神に愛された土地。まさにこの言葉がぴったりだ。コート・ダジュールは本当に美しい。私はこの数日間、夢の中にいた。
少し歩いては、景色の美しさに感嘆し、日暮れどきはその美しさに言葉を失った。私は夢の場所に初めてこんなに長く滞在した。
そしてシャワー室のガラスが割れた。シャワー室の中には、夫がいた。粉々のガラスの破片を被っていた。私ではなく。
どんなに美しい場所にいても、心配事があれば、その美しさすら、白々しくて意味のないものに、自分とは関係ないものに、冷たいものにすら見えてしまうことがある。夢の世界というのは、簡単に破壊されてしまうものだ、と知った。

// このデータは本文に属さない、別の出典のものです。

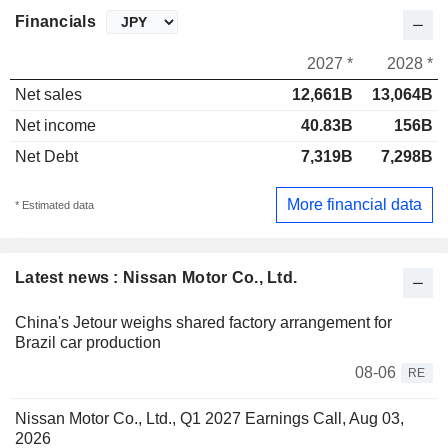
Financials
2027 *
2028 *
Net sales
12,661B
13,064B
Net income
40.83B
156B
Net Debt
7,319B
7,298B
More financial data
* Estimated data
Latest news : Nissan Motor Co., Ltd.
China's Jetour weighs shared factory arrangement for
Brazil car production
08-06
RE
Nissan Motor Co., Ltd., Q1 2027 Earnings Call, Aug 03,
2026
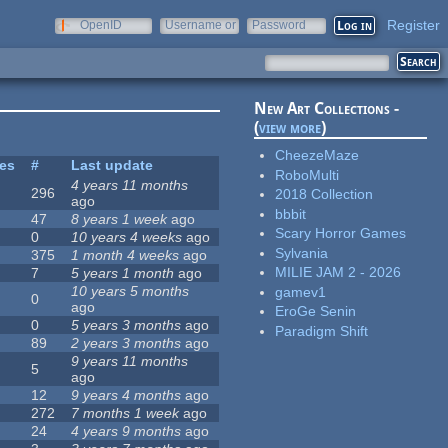
Register
OpenID
Username or
Password
e-mail
New Art Collections -
(
view more
)
CheezeMaze
tes
#
Last update
RoboMulti
4 years 11 months
296
2018 Collection
ago
bbbit
47
8 years 1 week
ago
Scary Horror Games
0
10 years 4 weeks
ago
Sylvania
375
1 month 4 weeks
ago
MILIE JAM 2 - 2026
7
5 years 1 month
ago
10 years 5 months
gamev1
0
ago
EroGe Senin
0
5 years 3 months
ago
Paradigm Shift
89
2 years 3 months
ago
9 years 11 months
5
ago
12
9 years 4 months
ago
272
7 months 1 week
ago
24
4 years 9 months
ago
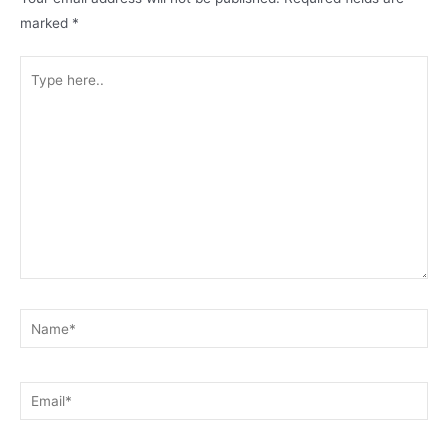
marked
*
Type
here..
Name*
Email*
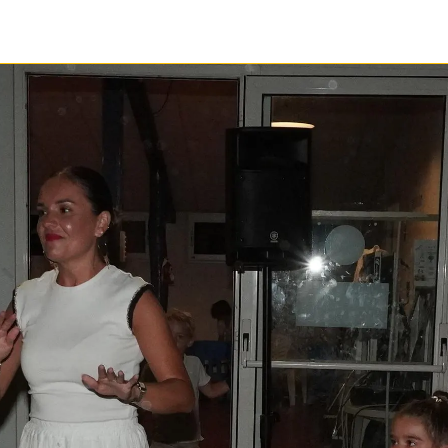
1 / 1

夫が無事で良かったのだ。大事にならなくて。それ以外は些末なことに過ぎない。自分や家族の安全や健康に勝るものはない。
どこかで自分を責めた。安い物件を私が選んだせいではないのか。私はこの場所の美しさにどこか、浮かれ過ぎていなかっただろうか。
そのくせ、帰る頃になると、なぜか私はだんだん悲しく寂しくなった。夢を実現させたから? それともここから去るのが辛くて?この感情は何だろう。
この町もただの夢の世界ではない。虎視眈々とお金を稼ごうと皆狙っていて、争いごとがあり、世界の富豪が集まる夏のバカンス地だ。貧乏人は軽くあしらわれる。当たり前だ。そう感じた一つひとつを詳しく書く気はないが、そういう物を見聞き、経験して、自分の中の夢が色褪せて行くのが悲しかったのだろうか。

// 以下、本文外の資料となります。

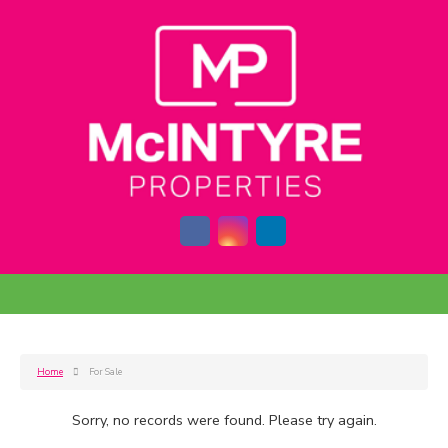
Home
For Sale
Sorry, no records were found. Please try again.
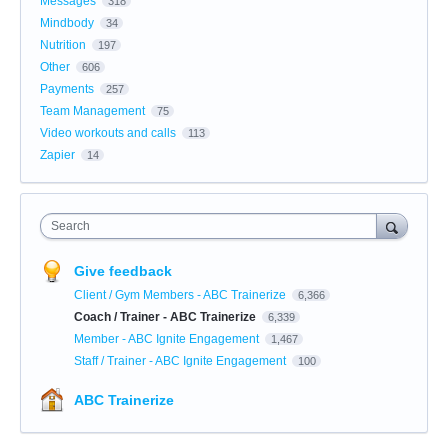
Messages
318
Mindbody
34
Nutrition
197
Other
606
Payments
257
Team Management
75
Video workouts and calls
113
Zapier
14
Search
Give feedback
Client / Gym Members - ABC Trainerize
6,366
Coach / Trainer - ABC Trainerize
6,339
Member - ABC Ignite Engagement
1,467
Staff / Trainer - ABC Ignite Engagement
100
ABC Trainerize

それでも、コート・ダジュールは美しい。自然そのものが、海の色が、太陽が美しい。お金持ちのヨットも別荘地も小さな村の街並みも美しい。
新型コロナウイルスでフランス全体の外国人観光客が減った今も、その美しさは愛され、人々を惹きつけ続けている。少なくとも、私が行った街を歩くだけでは数年前に比べて賑わっていないと感じるようなものは何もなかった。

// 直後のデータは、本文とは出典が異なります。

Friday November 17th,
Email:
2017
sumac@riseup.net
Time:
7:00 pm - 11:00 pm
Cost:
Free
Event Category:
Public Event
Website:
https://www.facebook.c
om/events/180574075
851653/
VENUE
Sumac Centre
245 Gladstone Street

たくさんの人々で賑わっていた。ビーチには朝早くから人がいた。マスクもせず、リラックスしていた。海辺を多くの人がすれ違った。夜のカンヌの町は、フェスティバルのように夏のお祭りの雰囲気だった。パリのように急に増えた貸し店舗を見かけたりもなかった。ハイセンスなブランドのブティックが健在だった。
【カンヌの街並み】
【マジェスティックホテル、カンヌ】
コート・ダジュールは、その陽光は私にたくさんのパワーをくれた。2020年のヴァカンスが人生で最高のヴァカンスだった。フランス人の思うヴァカンスに近い、ビーチにいることが多い、ゆっくりとしたヴァカンスらしいヴァカンスだった。
ああ、私はただ、夏の終わり、ヴァカンスの終わりを感じるのが悲しかったのだ。景色が美しければ美しいほど、夏の終わりが私の心を締め付けた。感傷的にさせた。